During the current real-estate cycle, i.e., from 2009 to 2017, house prices have risen 80% in large metropolitan areas (A cities) and c. 60% in B and C cities. In 2017, the number of newly completed residential units looks likely to have risen to more than 300,000 for the first time in the current cycle; in 2018, it might climb to 335,000. However, assuming that there is demand for at least 350,000 new apartments, the gap between supply and demand should continue to widen in both years. As demand remains high, upward price pressure will continue. This suggests that prices and rents will rise further in all major cities. Overvaluations are rising, and the risk of a price bubble on the German housing market is increasing. The price uptrend is likely to continue for several years to come, at least in most major cities in Germany.
In Munich, apartment prices more than doubled between 2009 and 2017. During the same time, the population rose from 1.36 million to 1.53 million. There is a shortage of several tens of thousands of residential units. The vacancy rate is near zero, and current and planned future building activities will not suffice. The supply shortages should drive house prices and rents upwards in the coming years.
In Berlin, house and apartment prices were up c. 10% yoy in 2017. Unemployment rates have dropped to record lows, and employment growth is strong. New construction activity is sluggish. The gap between permits and completions remains large. The price and rent increase looks set to continue at the same pace in 2018.
Frankfurt’s population is growing by c. 8,000 per year. The excellent labour market situation stimulates demand, and supply is scarce. There is a shortfall of c. 50,000 residential units. This means that the price and rent increase in 2017 was not exclusively due to Brexit speculation. The market will likely remain tight for years to come.
In Hamburg, prices for existing apartments have risen more than 70% since 2009. Compared to other metropolitan areas, rent growth is below the average.
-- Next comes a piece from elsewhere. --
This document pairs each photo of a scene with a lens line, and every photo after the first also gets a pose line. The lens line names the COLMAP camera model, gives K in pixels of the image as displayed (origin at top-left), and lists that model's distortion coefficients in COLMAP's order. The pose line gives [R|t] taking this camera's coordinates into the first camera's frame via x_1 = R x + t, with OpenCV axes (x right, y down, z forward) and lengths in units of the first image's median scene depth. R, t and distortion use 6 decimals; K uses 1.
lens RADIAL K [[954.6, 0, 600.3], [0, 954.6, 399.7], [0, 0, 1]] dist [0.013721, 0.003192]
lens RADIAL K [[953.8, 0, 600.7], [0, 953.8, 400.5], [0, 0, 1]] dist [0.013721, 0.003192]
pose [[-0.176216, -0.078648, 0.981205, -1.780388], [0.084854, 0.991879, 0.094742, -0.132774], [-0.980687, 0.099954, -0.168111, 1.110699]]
It is dampened by comparatively strong construction activity and a stable population. This suggests that the low interest rate level is probably the main reason behind the uptrend in apartment and house prices. Hamburg’s property market might therefore be more sensitive to interest rate changes than that of other metropolitan areas. Since our baseline scenario for 2018 foresees only small increases in mortgage rates, house and apartment prices in Hamburg will probably continue to rise strongly this year.
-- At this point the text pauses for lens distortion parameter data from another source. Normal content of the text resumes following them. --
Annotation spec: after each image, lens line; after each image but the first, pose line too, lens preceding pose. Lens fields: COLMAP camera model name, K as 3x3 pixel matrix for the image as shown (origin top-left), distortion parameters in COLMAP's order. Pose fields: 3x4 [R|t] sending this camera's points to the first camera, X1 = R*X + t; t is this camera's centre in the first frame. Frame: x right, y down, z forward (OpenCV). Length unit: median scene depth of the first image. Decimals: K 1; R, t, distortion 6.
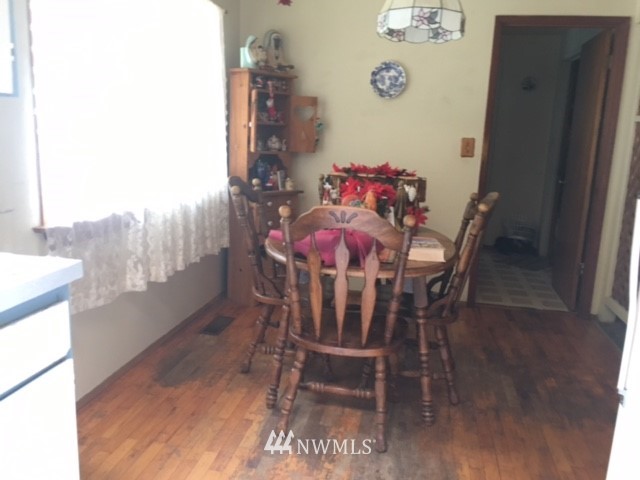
lens RADIAL K [[548.6, 0, 321.1], [0, 548.6, 241.1], [0, 0, 1]] dist [0.081591, -0.100815]
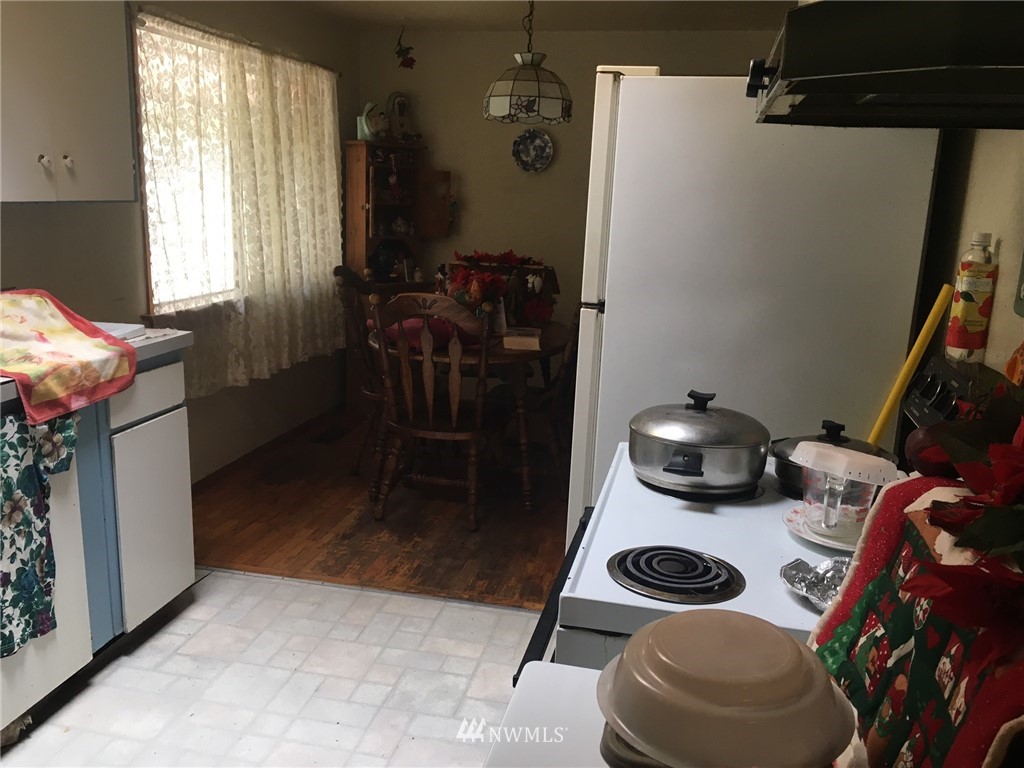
lens RADIAL K [[877.8, 0, 511.9], [0, 877.8, 380.4], [0, 0, 1]] dist [0.081591, -0.100815]
pose [[0.999561, -0.002259, -0.029528, 0.175784], [0.002694, 0.999888, 0.014702, 0.055009], [0.029492, -0.014775, 0.999456, -0.489353]]
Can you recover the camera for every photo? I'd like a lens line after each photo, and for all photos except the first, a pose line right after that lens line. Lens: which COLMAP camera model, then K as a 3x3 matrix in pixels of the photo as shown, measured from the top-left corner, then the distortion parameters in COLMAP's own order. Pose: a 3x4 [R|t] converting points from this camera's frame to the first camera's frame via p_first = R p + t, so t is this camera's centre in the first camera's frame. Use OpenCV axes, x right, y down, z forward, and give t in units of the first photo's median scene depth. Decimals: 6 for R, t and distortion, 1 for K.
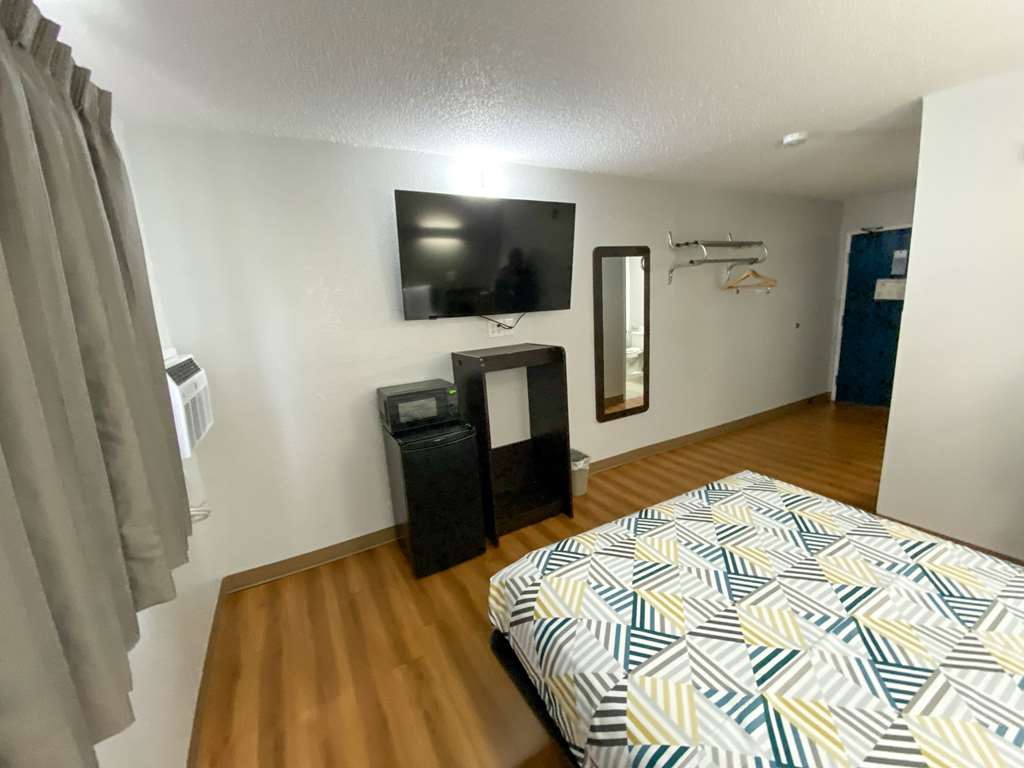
lens RADIAL K [[409.7, 0, 510.3], [0, 409.7, 382.7], [0, 0, 1]] dist [0.029693, -0.025736]
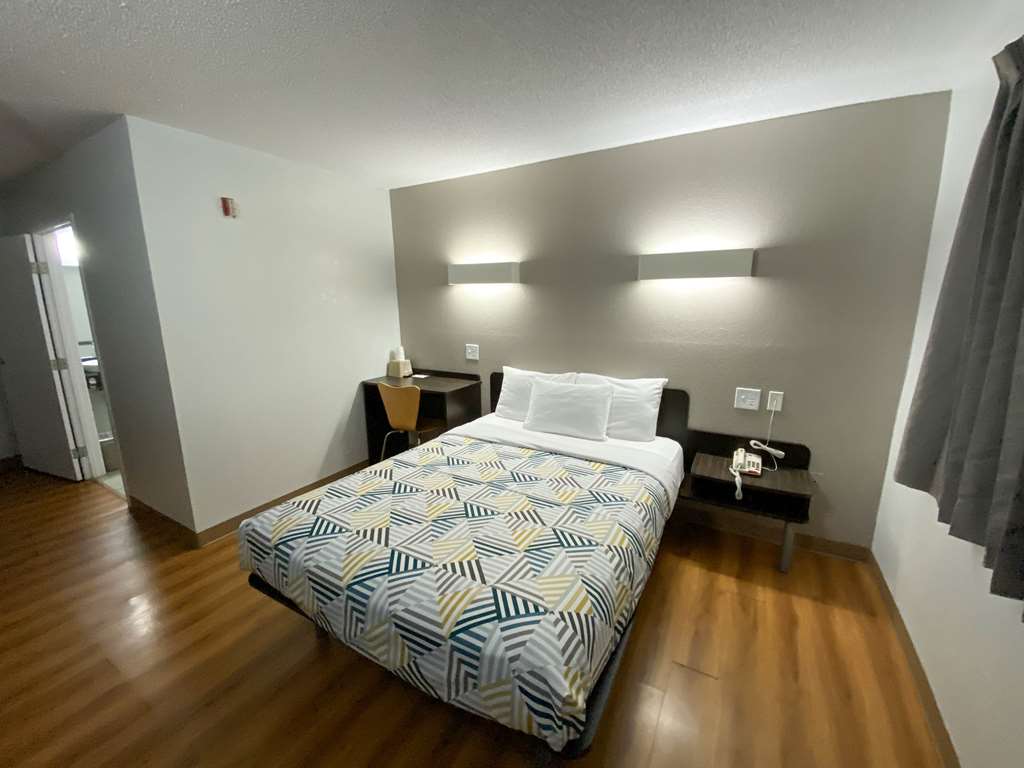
lens RADIAL K [[409.7, 0, 510.3], [0, 409.7, 382.7], [0, 0, 1]] dist [0.029693, -0.025736]
pose [[-0.511124, -0.110349, 0.852394, -0.575044], [0.213555, 0.944321, 0.250305, -0.218681], [-0.832554, 0.309970, -0.459099, 1.352430]]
The market in Düsseldorf might be as rate-sensitive as its Hamburg counterpart. Since 2009, the population has grown “only” 5%. And other demand drivers were less dynamic than in other German cities, too. Price and rent growth have tended to be (below the) average. Nevertheless, prices and rents look set to rise again in 2018.
Stuttgart’s population is slow to grow. Since 2009, it has risen only about 6%. The city’s location in a basin restricts construction activity in the long term. Still, its excellent economic structure and dynamic labour market are driving prices upwards. Prices for existing apartments have risen more than 100% since 2009 and 14% in 2017 alone. Rents for re-let apartments have risen 63% since 2009 and c. 12% in 2017. As the labour market boom is likely to continue, demand and, consequently, prices and rents will probably rise further in the coming years.